Snowflake Boy's Chinese New Year wish: A scolding from his mother

Eight-year-old Wang Fuman arrived in class with icicles in his hair and eyebrows after hiking to school for an hour from home. PHOTO: WEIBO

ZHUANSHANBAO - All "Snowflake Boy" Wang Fuman - who received an outpouring of gifts and sympathy when photographs of his ice-flecked hair and eyebrows after a freezing, hour-long trek to school went viral - wants this Chinese New Year is a reunion with the mother who left him behind two years ago.

According to the South China Morning Post, the eight-year-old's message for his mother, Lu Dafeng, was: "Mum, I don't want to wait any longer only to be disappointed again … can you please come back?

"Mum, I want you to beat me and scold me for my mistakes - the way other mothers do to their children. At least, then, you would be by my side. Please come back."

His father, Wang Gangkui, told the Hong Kong daily that Lu had left the family in 2016 to escape a life of poverty. She came back to the family's village of Zhuanshanbao in China's Yunnan Province in July last year to ask for a divorce, but left the next day after 29-year-old Wang turned her down.

"I haven't been able to find her as she changed her mobile phone number and never called us after she left," he said.
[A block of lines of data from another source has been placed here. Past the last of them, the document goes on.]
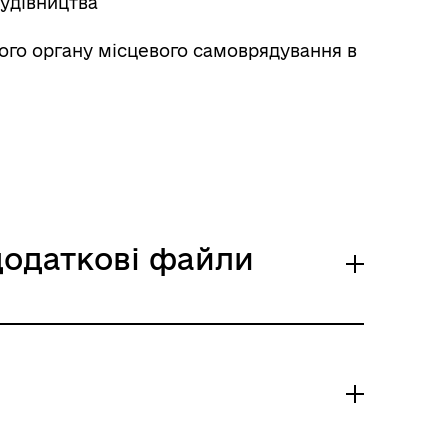
будівництва
ого органу місцевого самоврядування в
 додаткові файли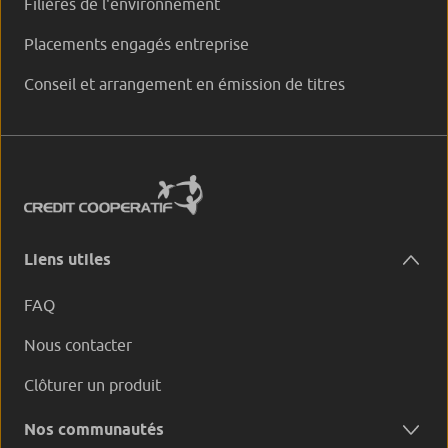
Filières de l'environnement
Placements engagés entreprise
Conseil et arrangement en émission de titres
Liens utiles
FAQ
Nous contacter
Clôturer un produit
Nos communautés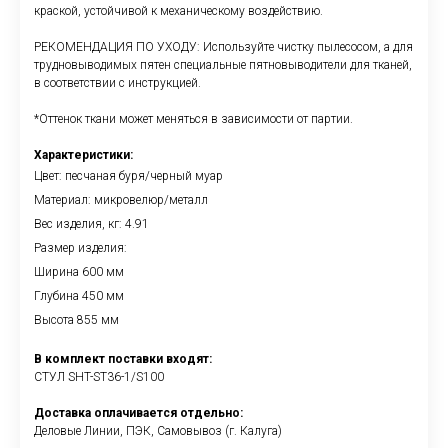
краской, устойчивой к механическому воздействию.
РЕКОМЕНДАЦИЯ ПО УХОДУ: Используйте чистку пылесосом, а для
трудновыводимых пятен специальные пятновыводители для тканей,
в соответствии с инструкцией.
*Оттенок ткани может меняться в зависимости от партии.
Характеристики:
Цвет: песчаная буря/черный муар
Материал: микровелюр/металл
Вес изделия, кг: 4.91
Размер изделия:
Ширина 600 мм
Глубина 450 мм
Высота 855 мм
В комплект поставки входят:
СТУЛ SHT-ST36-1/S100
Доставка оплачивается отдельно:
Деловые Линии, ПЭК, Самовывоз (г. Калуга)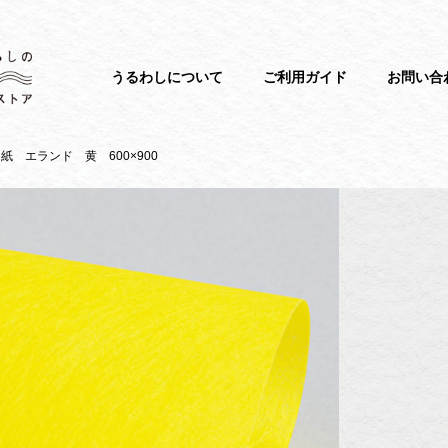
うるわしについて
ご利用ガイド
お問い合
紙 エランド 黄 600×900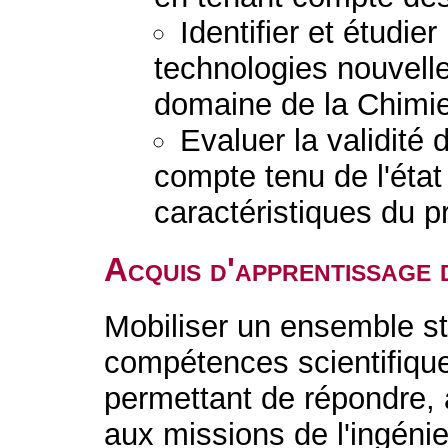
Identifier et étudie
technologies nouvell
domaine de la Chimie
Evaluer la validité
compte tenu de l'état
caractéristiques du 
Acquis d'apprentissage 
Mobiliser un ensemble s
compétences scientifique
permettant de répondre, a
aux missions de l'ingénie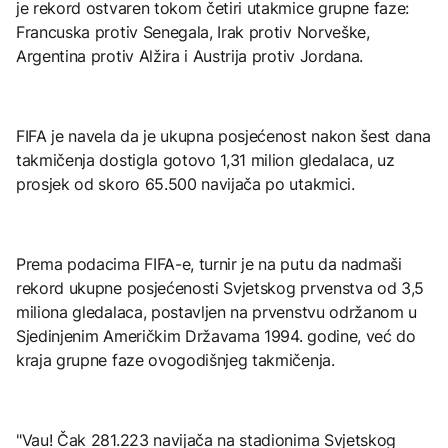
je rekord ostvaren tokom četiri utakmice grupne faze:
Francuska protiv Senegala, Irak protiv Norveške,
Argentina protiv Alžira i Austrija protiv Jordana.
FIFA je navela da je ukupna posjećenost nakon šest dana
takmičenja dostigla gotovo 1,31 milion gledalaca, uz
prosjek od skoro 65.500 navijača po utakmici.
Prema podacima FIFA-e, turnir je na putu da nadmaši
rekord ukupne posjećenosti Svjetskog prvenstva od 3,5
miliona gledalaca, postavljen na prvenstvu održanom u
Sjedinjenim Američkim Državama 1994. godine, već do
kraja grupne faze ovogodišnjeg takmičenja.
"Vau! Čak 281.223 navijača na stadionima Svjetskog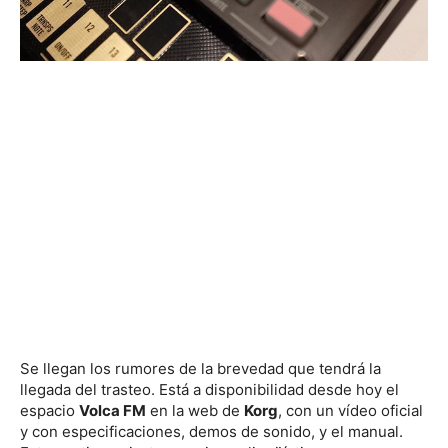
Se llegan los rumores de la brevedad que tendrá la
llegada del trasteo. Está a disponibilidad desde hoy el
espacio
Volca FM
en la web de
Korg
, con un vídeo oficial
y con especificaciones, demos de sonido, y el manual.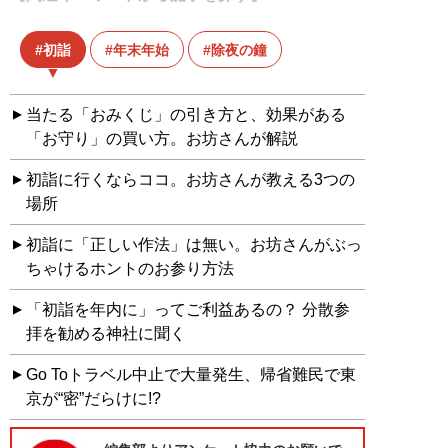
初詣
年末年始
除夜の鐘
当たる「おみくじ」の引き方と、効果がある
「お守り」の買い方。お坊さんが解説
初詣に行くならココ。お坊さんが教える3つの
場所
初詣に「正しい作法」は無い。お坊さんがぶっ
ちゃけるホントのお参り方法
「初詣を年内に」ってご利益あるの？ 分散参
拝を勧める神社に聞く
Go Toトラベル中止で大量発生、帰省難民で東
京が“密”だらけに!?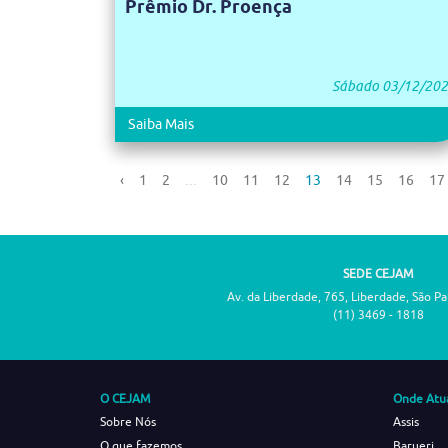
Prêmio Dr. Proença
Sábado 03/12/20
Saiba Mais
‹
1
2
...
10
11
12
13
14
15
16
17
SEDE CEJAM
Av. da Liberdade, 765, Liberdade, São P
(11) 3469 - 1818
O CEJAM
Onde Atu
Sobre Nós
Assis
O que fazemos
Barueri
"I know she hated how poor we were and believed I was not capable (of making money to better our lives). We often quarrelled over this in the past. Then she left me."

Before the estrangement, Wang and Lu had been construction workers in Kunming, located more than 300 km away from their village.

They would head home every three or four months to see their two children, Fuman and his 10-year-old sister Fumei, who lived in a mud house with Wang's mother. The house, built about 20 years ago, has no toilet or running water.

Wang said baths, taken at the public bathroom a 10-minute walk away from home, were rare, with children and seniors taking them just once every year or two and adults once every two months.

Fuman last month became an Internet sensation when photos of him in class, red-cheeked and with icicles in his hair and eyebrows, was widely shared online. He had walked nearly 5km to school in minus 9 deg C conditions.

His plight drew an outpouring of gifts and donations, with the Kunming branch of China Construction Third Engineering Bureau, for one, giving 144 sets of winter clothing and 20 heaters to the Fuman's school, and Chinese Communist Party propaganda website, China Peace, sponsoring a free trip to Beijing for Fuman and his family.

His father, Wang, has been given a job as a construction worker in his village so he can spend time with his children, and will start his new job atfter Chinese New Year.

Wang told the South China Morning Post that in the first few months after Lu left, the children cried constantly, and kept asking for their mother.

Even now, they miss her deeply, he added.

"I'm still hoping for my wife to return to me. I want to tell her: please come back for the sake of our children," he said.

"I may be poor now, but I believe, as long as we work hard, our lives can become better."